RAW DATA:
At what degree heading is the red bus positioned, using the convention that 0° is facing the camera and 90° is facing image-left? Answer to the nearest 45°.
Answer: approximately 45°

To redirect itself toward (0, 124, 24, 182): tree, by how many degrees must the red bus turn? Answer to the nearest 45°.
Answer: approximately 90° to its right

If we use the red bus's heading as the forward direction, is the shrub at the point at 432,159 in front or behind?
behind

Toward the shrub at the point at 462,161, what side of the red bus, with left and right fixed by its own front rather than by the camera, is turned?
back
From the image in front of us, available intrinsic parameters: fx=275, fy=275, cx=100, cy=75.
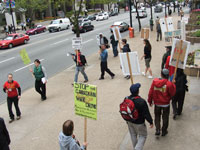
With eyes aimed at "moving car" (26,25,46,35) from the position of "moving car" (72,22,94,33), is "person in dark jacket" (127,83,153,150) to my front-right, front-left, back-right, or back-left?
back-left

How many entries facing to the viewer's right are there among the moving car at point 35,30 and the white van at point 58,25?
0

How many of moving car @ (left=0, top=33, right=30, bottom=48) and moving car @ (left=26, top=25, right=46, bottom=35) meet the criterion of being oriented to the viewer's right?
0

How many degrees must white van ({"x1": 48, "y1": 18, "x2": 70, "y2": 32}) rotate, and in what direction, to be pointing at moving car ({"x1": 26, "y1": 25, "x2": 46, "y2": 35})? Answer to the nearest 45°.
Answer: approximately 45° to its right

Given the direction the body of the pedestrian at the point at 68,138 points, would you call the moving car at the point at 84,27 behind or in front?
in front

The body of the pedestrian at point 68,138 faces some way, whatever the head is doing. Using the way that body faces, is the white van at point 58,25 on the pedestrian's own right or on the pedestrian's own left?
on the pedestrian's own left

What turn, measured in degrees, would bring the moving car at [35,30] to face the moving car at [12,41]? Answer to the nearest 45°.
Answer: approximately 45° to its left

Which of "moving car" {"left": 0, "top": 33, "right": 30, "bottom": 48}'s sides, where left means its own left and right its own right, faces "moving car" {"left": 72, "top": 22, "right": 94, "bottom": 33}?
back

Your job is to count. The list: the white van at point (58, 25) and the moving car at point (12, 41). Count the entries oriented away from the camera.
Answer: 0

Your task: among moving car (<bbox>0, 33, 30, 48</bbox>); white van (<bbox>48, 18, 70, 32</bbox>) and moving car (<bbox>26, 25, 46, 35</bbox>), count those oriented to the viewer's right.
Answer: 0

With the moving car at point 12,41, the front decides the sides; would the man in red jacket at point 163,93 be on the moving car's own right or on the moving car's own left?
on the moving car's own left

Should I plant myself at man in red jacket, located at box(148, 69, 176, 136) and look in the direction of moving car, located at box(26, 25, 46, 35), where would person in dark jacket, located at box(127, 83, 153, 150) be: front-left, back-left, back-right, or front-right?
back-left
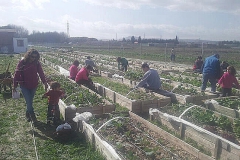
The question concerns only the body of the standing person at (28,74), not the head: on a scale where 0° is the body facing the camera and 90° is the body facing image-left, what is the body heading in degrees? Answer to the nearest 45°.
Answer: approximately 0°

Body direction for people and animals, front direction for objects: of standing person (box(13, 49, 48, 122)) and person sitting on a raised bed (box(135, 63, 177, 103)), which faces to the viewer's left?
the person sitting on a raised bed

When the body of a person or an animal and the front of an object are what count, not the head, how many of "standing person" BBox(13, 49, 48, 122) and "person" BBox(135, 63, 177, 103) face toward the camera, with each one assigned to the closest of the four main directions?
1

TASK REQUIREMENTS:
Please copy all of the material above word for word, leaving out the pictures.

WRITTEN ANSWER:
At what degree heading is the red bus positioned, using the convention that 0° is facing the camera and 90° is facing image-left? Answer to the nearest 45°.
Answer: approximately 45°

To redirect itself toward (0, 124, 24, 182): tree, by how many degrees must the red bus turn? Answer to the nearest 45°.
Answer: approximately 90° to its right

If we use the red bus's heading as the forward direction, is the shrub at the point at 432,159 in front or behind?
behind

Toward the shrub at the point at 462,161, what side of the red bus, with left and right fixed by its own front rather than by the camera, is turned?
back
From the image in front of us, available intrinsic parameters: fx=275, fy=275, cx=100, cy=75.
With eyes aimed at "moving car" (26,25,46,35) from the position of "moving car" (72,22,94,33), is "person in dark jacket" (127,83,153,150) to my front-right, front-left, back-right, or back-left?
back-left

How many entries facing to the viewer's right are there among the moving car at point 35,30 and the white van at point 58,25?
0

How many of moving car @ (left=0, top=33, right=30, bottom=48) and moving car @ (left=26, top=25, right=46, bottom=35) meet the criterion of being oriented to the viewer's right?
0

How many degrees must white van ({"x1": 48, "y1": 18, "x2": 70, "y2": 32}) rotate, and in what direction, to be pointing at moving car ({"x1": 26, "y1": 25, "x2": 46, "y2": 35})? Answer to the nearest 45°.
Answer: approximately 45° to its right

Given the direction the body of the pedestrian at the point at 68,138 points, would you call the moving car at the point at 84,27 behind or in front?
in front

The body of the pedestrian at point 68,138 faces some way, whatever the head is doing. Using the way that body faces, is the white van at point 58,25 on the pedestrian's own right or on the pedestrian's own left?
on the pedestrian's own left

What turn, measured in degrees, would bring the moving car at [35,30] to face the moving car at [12,41]? Answer to the nearest 45°.
Answer: approximately 45° to its left

Which of "moving car" {"left": 0, "top": 33, "right": 30, "bottom": 48}'s sides, where left means its own left and right its own right, faces "moving car" {"left": 72, "top": 22, "right": 94, "bottom": 33}?
back

Your job is to count. The list: the white van at point (58, 25) and the moving car at point (12, 41). Count the entries oriented away from the camera.
Answer: 0

Your task: among moving car (<bbox>0, 33, 30, 48</bbox>); white van (<bbox>48, 18, 70, 32</bbox>) and moving car (<bbox>26, 25, 46, 35</bbox>), count those oriented to the viewer's right.
Answer: 0

With the moving car at point 12,41, the front decides the sides; would the man in red jacket at point 163,93 be on the moving car's own right or on the moving car's own left?
on the moving car's own left

Should I plant myself at man in red jacket, located at box(148, 69, 176, 136) and look in the direction of moving car, located at box(26, 25, 46, 35), where would person in dark jacket, located at box(127, 83, 153, 150) be: front-left, back-left, back-right, or front-right?
back-left
The question concerns only the body of the standing person at (28,74), not the head: on a scale where 0° is the body facing the camera and 90° is the body facing image-left, what is the body heading in degrees? Answer to the nearest 45°.
Answer: approximately 0°

Body direction for people and animals, front direction for objects: of standing person (box(13, 49, 48, 122)) and person sitting on a raised bed (box(135, 63, 177, 103)), which faces to the viewer's left?
the person sitting on a raised bed

When the body of a person or an animal and the front of an object are what count, not the head, how many of "standing person" BBox(13, 49, 48, 122) and "person" BBox(135, 63, 177, 103) face toward the camera, with each one assigned to the closest of the four main directions?
1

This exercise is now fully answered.